Transparency and Boundaries
November 17, 2011
University of Maryland
College Park, MD
Additional media: Photos
This program explored both the promise and peril of an era in which free-flowing information raises issues of security, privacy, ownership, in which the response of governments has included both improved access and obstacles to transparency, and in which the use of social media has been been able to breach the walls erected by repressive regimes in some places but not in others.
The program featured a panel of accomplished faculty members with expertise ranging from e-government to mobile computing to the role of social media in the unfolding “Arab Spring.” They were joined in discussing the issues of transparency and boundaries by our “Visiting Future-ists” — leading innovators from Google, Microsoft and Twitter — with an eye to identifying transdisciplinary research opportunities that may lie ahead.

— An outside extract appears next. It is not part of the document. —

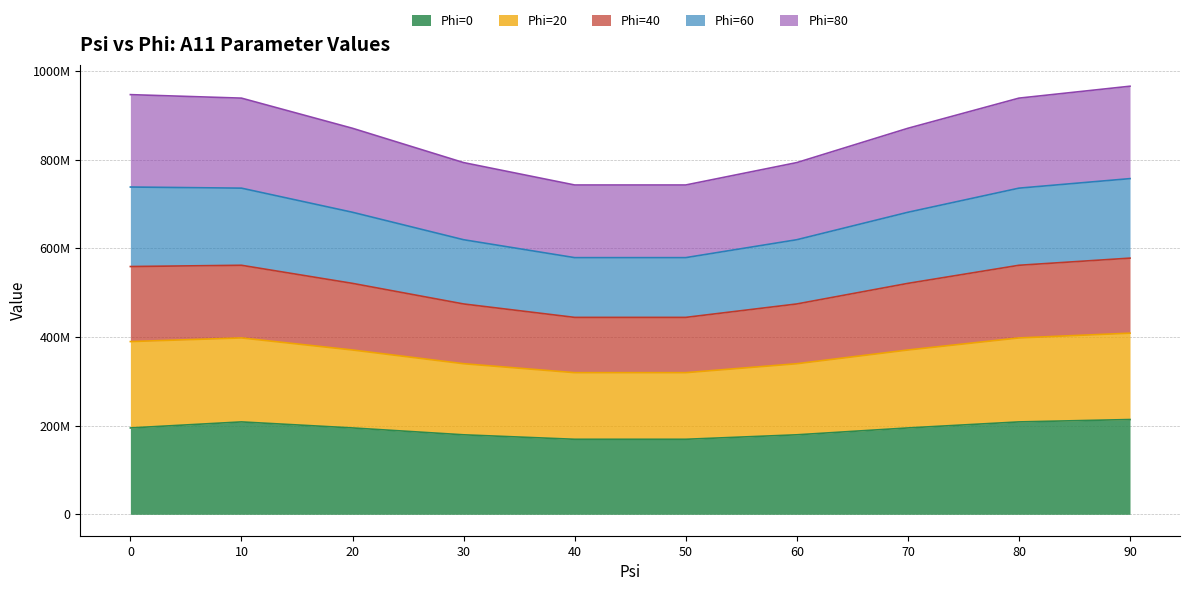

True or false: Phi=40 and Phi=80 cross at least once.

False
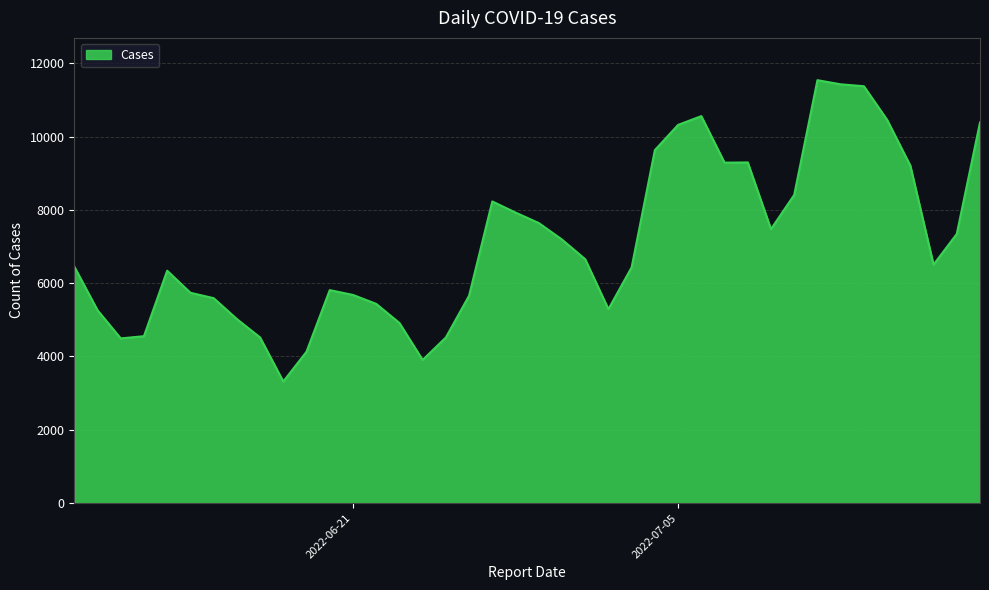

What is the minimum value shown in the chart?

3316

The faculty panelists were:
- Ben Bederson, Professor, Computer Science, and former director of the Human-Computer Interaction Lab;
- Sahar Khamis, Assistant Professor, Communication, and co-author of Islam Dot Com: Contemporary Islamic Discourses in Cyberspace;
- Paul Jaeger, Assistant Professor, College of Information, and Co-Director of the Information Policy and Access Center (iPAC).
The “Visiting Future-ists” were:
- Dan Russell, Google’s “director of user happiness,” who leads efforts to improve the effectiveness of web searching;
- Mary Czerwinski, who manages the research on human-computer interaction at Microsoft and focuses on information visualization, group awareness and lifelogging;
- Abdur Chowdhury, former chief scientist at Twitter, who has been working toward improving the ability to separate “signal” from “noise” in the explosion of information on the Web.
Sheri Parks, Associate Professor of American Studies, served as the panel’s moderator.
This program was open to University of Maryland faculty, staff and students, who were encouraged to ask questions, offer ideas, and take part in brainstorming around the challenges raised by the panel and the “Visiting Future-ists.”